メーカーにも、必ず受注があるという慢心があるのだけど。
そう。「慢心」が問題。
本来簡単には得られない、人が言うことを聞くとか、多くの可処分所得が得られるとか、そういった「ありがたいこと」が当たり前になってしまい、それが当然となる。
その裏ではいろんな人が、本当の不満を我慢して理不尽な要求でもニコニコして受けなければならないにも関わらず。
その不満はある臨界点を超えて爆発する。
その時はすでに後戻りできないほどのモラル崩壊が起きていて、経営幹部やそれ以上から「人とは?」という根本教育が必要になってしまう。
私の幸運は、災害ボランティアを行うことによって、その歪みを自ら感じ取れたことです。
結果辞めて健康を手に入れた。
残っている人は、現実からかけ離れた認識を保持してしまい、絵空事を当然のように話す間違った「夢」を妄想するばかり。
本当は得にくい、ありがたいことを当然のように得てしまった結果、他人の事情など全く省みることなく自分の欲求のみ押し付ける、大量の「わがままな子供」を量産することになる。
さらにそのわがままが権力を持っているので、相当たちが悪い。
これは大きな成功と、それに伴い失うものについて、十分な理解をしていないと起こってしまう、普遍的な人の歴史でもある。
人より優れた成果や結果を得た場合、それに伴って責任が発生する。
無責任ではいられないのだけど、無責任なまま成功を収めた結果、そのままでいいと思ってしまう。

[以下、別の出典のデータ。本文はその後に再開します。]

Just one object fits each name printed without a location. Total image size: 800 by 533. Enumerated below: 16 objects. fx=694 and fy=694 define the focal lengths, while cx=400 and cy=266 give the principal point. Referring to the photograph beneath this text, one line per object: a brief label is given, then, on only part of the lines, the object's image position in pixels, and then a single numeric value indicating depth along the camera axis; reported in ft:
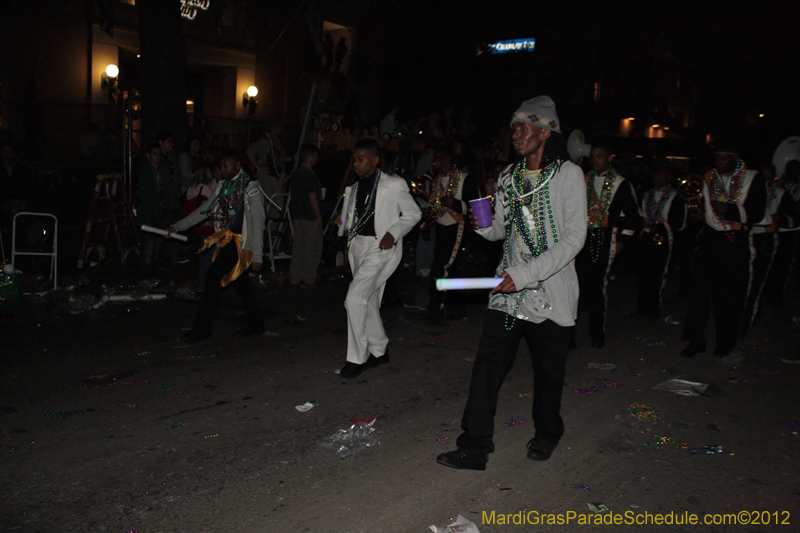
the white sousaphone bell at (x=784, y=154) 38.45
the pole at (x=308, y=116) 40.42
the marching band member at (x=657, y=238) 29.78
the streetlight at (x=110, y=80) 64.23
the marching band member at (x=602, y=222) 24.36
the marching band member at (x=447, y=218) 27.37
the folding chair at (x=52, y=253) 29.79
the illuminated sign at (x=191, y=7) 68.49
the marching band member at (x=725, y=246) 22.30
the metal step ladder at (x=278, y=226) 37.39
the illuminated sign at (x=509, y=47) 70.49
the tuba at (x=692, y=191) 24.84
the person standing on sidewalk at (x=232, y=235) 23.03
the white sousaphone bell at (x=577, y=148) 39.99
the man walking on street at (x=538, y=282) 13.75
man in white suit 20.10
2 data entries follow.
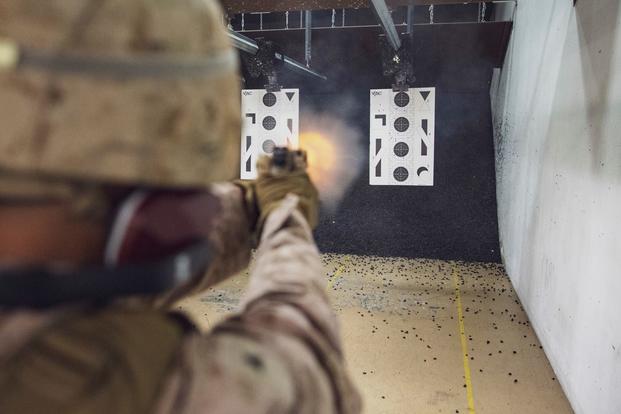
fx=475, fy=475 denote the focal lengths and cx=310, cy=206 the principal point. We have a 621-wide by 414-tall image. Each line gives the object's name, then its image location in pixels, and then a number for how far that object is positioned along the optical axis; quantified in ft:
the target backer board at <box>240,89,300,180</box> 18.07
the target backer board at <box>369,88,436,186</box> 16.93
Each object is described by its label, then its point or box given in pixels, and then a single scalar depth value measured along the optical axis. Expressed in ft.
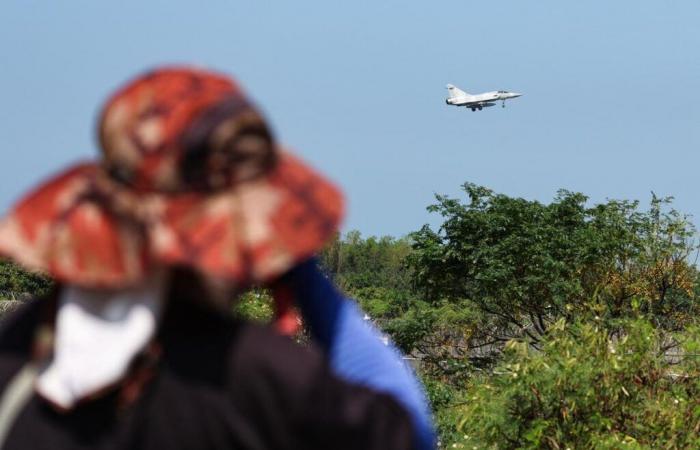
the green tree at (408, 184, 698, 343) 177.58
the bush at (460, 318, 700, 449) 49.73
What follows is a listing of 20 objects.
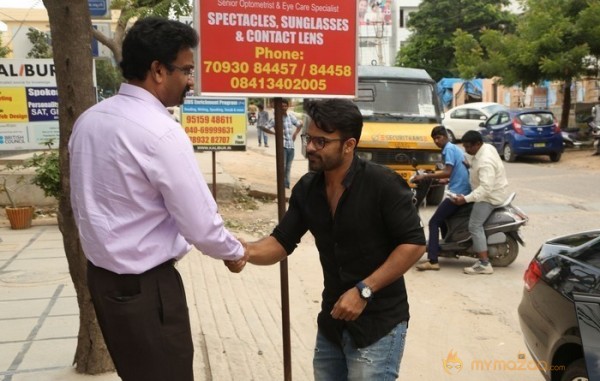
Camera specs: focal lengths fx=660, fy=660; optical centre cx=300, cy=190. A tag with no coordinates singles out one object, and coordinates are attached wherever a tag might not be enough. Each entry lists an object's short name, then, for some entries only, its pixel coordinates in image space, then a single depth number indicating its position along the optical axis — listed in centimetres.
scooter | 741
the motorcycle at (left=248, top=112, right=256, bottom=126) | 4099
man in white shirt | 715
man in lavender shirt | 228
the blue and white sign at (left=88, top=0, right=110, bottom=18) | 1173
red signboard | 354
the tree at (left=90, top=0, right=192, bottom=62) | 1462
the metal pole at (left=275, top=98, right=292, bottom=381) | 361
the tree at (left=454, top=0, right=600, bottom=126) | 2012
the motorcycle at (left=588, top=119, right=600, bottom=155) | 1897
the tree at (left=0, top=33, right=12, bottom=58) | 2914
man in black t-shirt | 257
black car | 308
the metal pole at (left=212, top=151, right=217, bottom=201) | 1124
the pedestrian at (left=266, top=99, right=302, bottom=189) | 1321
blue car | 1886
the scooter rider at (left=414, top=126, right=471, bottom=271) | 759
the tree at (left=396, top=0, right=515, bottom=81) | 4312
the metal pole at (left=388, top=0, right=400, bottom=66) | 4964
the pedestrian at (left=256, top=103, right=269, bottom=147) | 2052
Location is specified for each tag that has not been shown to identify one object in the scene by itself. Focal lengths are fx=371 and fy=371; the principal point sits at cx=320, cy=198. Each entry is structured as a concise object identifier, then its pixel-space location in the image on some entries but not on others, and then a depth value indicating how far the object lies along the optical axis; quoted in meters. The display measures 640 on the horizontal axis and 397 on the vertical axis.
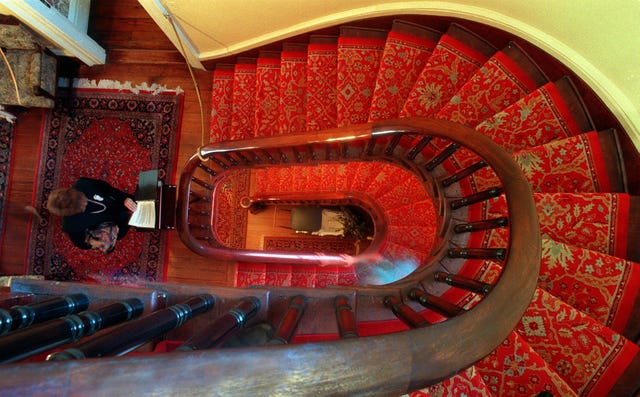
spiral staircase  0.68
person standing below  2.84
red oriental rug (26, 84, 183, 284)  3.71
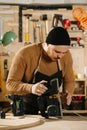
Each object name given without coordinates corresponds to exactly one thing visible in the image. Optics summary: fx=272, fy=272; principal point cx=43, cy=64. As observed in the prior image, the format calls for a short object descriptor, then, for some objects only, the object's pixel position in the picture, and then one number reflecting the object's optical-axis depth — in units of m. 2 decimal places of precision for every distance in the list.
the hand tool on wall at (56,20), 4.67
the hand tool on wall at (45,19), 4.66
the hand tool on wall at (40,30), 4.70
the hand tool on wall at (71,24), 4.63
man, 2.02
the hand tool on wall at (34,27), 4.70
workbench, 1.60
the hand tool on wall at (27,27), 4.68
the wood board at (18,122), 1.58
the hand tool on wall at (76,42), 4.71
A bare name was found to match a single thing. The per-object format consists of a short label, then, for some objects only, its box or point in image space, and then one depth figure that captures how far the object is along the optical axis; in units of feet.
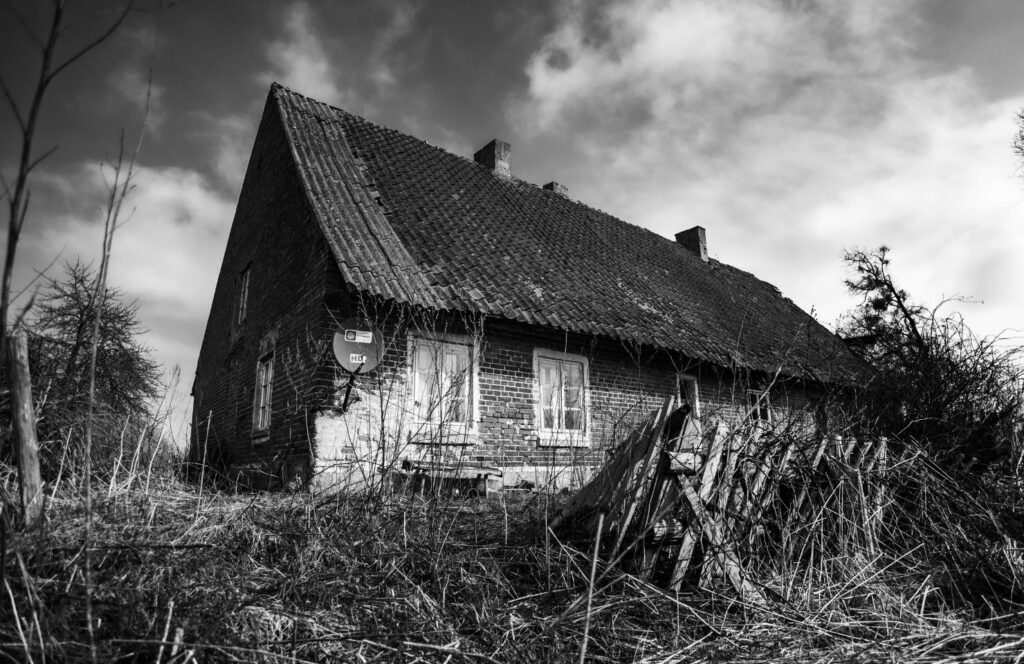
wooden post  8.70
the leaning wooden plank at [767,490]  10.37
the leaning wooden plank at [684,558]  9.47
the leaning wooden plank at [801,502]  10.54
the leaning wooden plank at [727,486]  9.64
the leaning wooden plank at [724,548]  9.25
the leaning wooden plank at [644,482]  10.11
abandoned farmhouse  26.81
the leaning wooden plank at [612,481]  10.89
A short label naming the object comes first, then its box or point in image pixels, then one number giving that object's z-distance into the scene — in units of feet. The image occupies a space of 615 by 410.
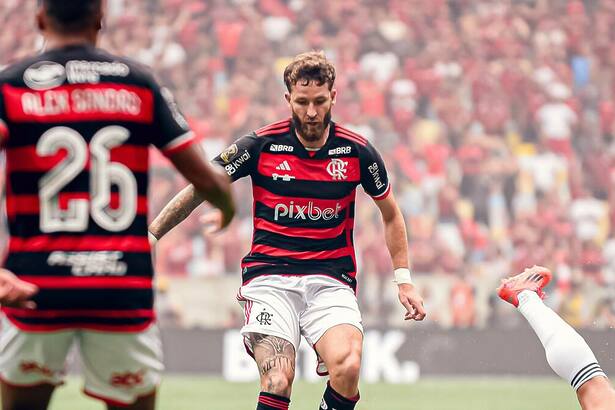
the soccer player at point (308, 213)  47.11
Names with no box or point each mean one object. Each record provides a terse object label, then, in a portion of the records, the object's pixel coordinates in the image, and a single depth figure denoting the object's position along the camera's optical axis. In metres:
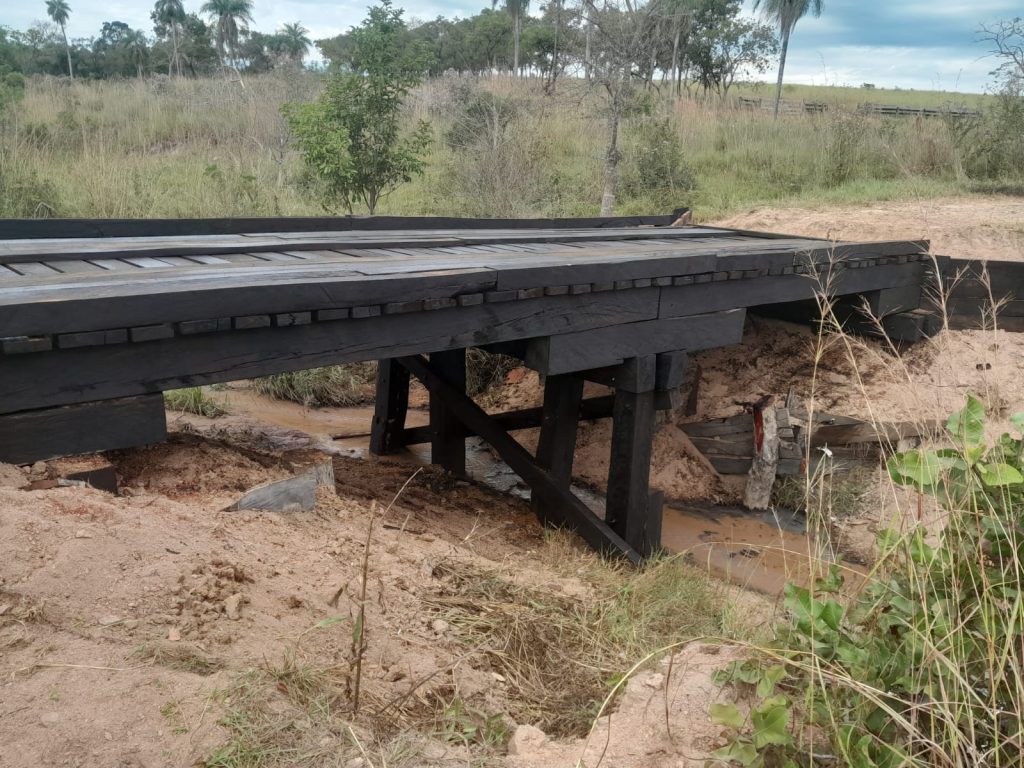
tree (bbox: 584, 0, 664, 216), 11.32
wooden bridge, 2.80
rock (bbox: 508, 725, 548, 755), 2.10
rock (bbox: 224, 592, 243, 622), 2.54
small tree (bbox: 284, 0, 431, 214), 9.17
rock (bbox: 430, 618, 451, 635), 2.89
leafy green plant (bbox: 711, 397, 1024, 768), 1.68
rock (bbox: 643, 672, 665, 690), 2.31
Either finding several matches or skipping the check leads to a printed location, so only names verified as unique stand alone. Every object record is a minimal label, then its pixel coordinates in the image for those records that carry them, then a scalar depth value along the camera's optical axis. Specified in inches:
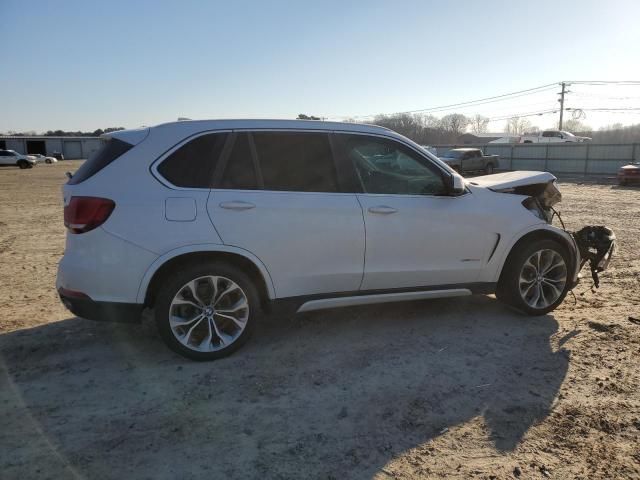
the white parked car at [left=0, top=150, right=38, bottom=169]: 1923.0
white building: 3198.8
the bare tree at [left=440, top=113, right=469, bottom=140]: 3819.4
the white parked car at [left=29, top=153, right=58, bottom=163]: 2435.9
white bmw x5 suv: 146.7
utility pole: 2684.5
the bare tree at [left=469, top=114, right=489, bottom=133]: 4109.3
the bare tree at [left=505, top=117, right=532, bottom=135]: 3952.0
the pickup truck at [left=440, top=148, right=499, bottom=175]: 1258.0
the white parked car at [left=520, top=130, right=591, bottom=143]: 1929.1
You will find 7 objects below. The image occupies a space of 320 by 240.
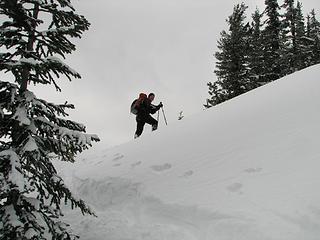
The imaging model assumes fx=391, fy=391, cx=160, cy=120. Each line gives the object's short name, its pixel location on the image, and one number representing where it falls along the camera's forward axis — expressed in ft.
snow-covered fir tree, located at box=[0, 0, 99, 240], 19.98
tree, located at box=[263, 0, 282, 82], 112.47
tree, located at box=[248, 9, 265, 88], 103.04
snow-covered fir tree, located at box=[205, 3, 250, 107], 97.91
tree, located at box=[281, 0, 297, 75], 117.08
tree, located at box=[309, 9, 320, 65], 119.03
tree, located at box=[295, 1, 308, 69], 119.24
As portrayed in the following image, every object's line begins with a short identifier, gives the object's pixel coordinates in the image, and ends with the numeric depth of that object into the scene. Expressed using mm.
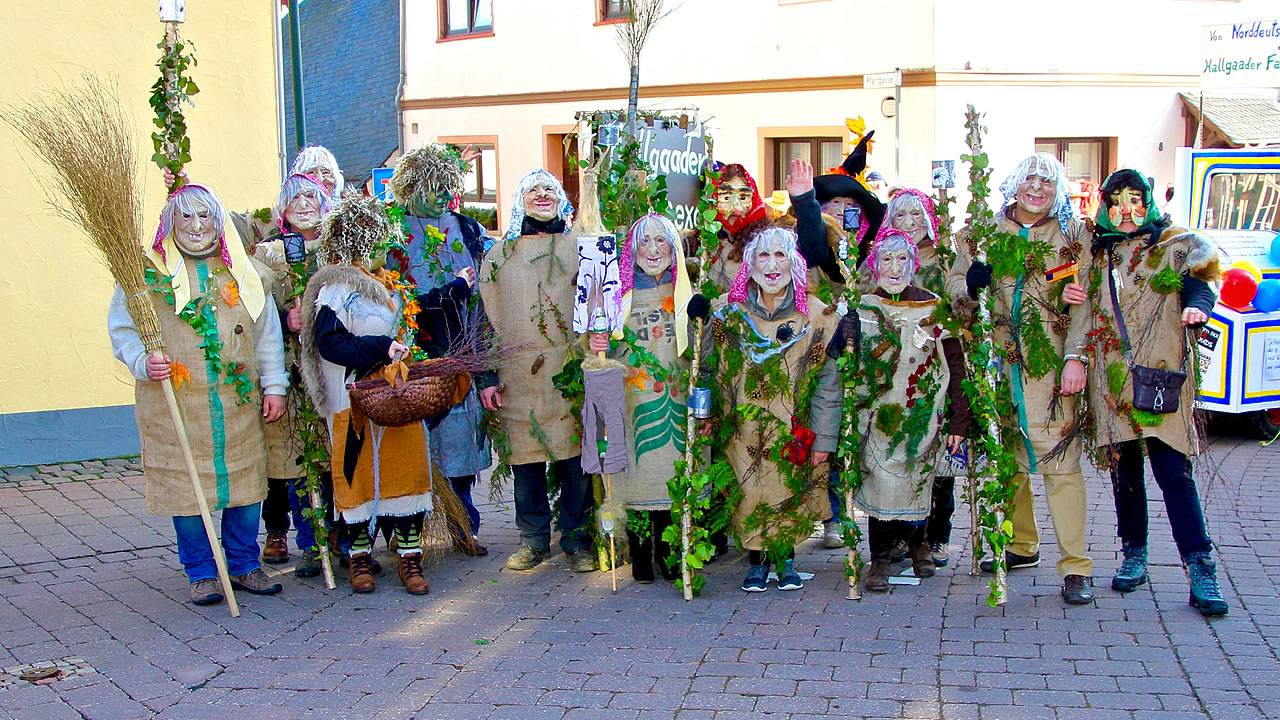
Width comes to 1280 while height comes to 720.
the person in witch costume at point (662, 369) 5602
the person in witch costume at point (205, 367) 5340
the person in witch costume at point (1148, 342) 5168
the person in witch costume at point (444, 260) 5926
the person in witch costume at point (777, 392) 5367
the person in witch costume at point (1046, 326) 5336
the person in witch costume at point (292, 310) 5809
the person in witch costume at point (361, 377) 5402
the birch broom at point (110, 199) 5145
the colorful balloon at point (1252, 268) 8344
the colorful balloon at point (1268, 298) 8242
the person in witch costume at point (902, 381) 5344
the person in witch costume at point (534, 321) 5863
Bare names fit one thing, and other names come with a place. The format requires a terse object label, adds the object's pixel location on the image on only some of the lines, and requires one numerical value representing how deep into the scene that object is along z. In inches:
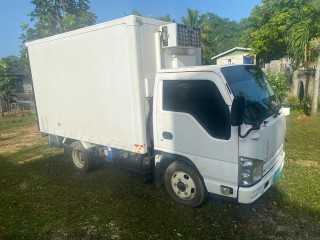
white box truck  166.2
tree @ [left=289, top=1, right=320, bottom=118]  438.6
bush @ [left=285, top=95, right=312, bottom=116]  499.5
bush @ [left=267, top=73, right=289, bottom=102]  515.5
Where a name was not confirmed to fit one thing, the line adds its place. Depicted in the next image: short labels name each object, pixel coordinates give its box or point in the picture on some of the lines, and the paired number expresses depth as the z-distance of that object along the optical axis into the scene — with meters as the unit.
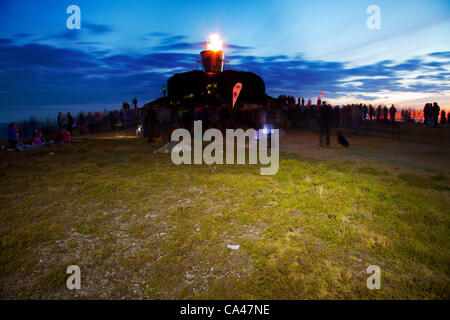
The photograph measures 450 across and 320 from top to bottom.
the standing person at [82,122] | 27.89
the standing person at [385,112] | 32.28
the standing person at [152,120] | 16.33
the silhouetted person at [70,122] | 20.87
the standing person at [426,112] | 25.09
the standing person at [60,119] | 19.15
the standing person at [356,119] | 21.57
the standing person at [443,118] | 30.42
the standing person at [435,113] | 24.61
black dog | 14.08
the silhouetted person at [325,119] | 13.38
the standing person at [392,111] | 26.19
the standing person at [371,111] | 34.28
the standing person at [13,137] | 13.72
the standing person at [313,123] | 25.23
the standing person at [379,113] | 32.56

状況が変わったのだから、今までのやり方は刷新しなければならないのにも関わらず。
精神的に子供のまま、大人の権力を持ってしまう。
他人は基本的に思い通りにならないとか、現実に起こる事柄は、そう簡単に理想通りにならないとか、そういった当たり前の現実を忘れてしまう。
それが幸せだと思う人もいるのだろうけれど、少なくとも私にとっては非常識すぎて不幸せだった。
バブルで熱狂する文化を尻目に、親からの経済的援助なく、ひたすら勉強と生活のための仕事に打ち込んでいた学生時代も経験しているし。
「ありがとう」という言葉の本当の意味を考えると、それは私にとっては非常識な部類に入る。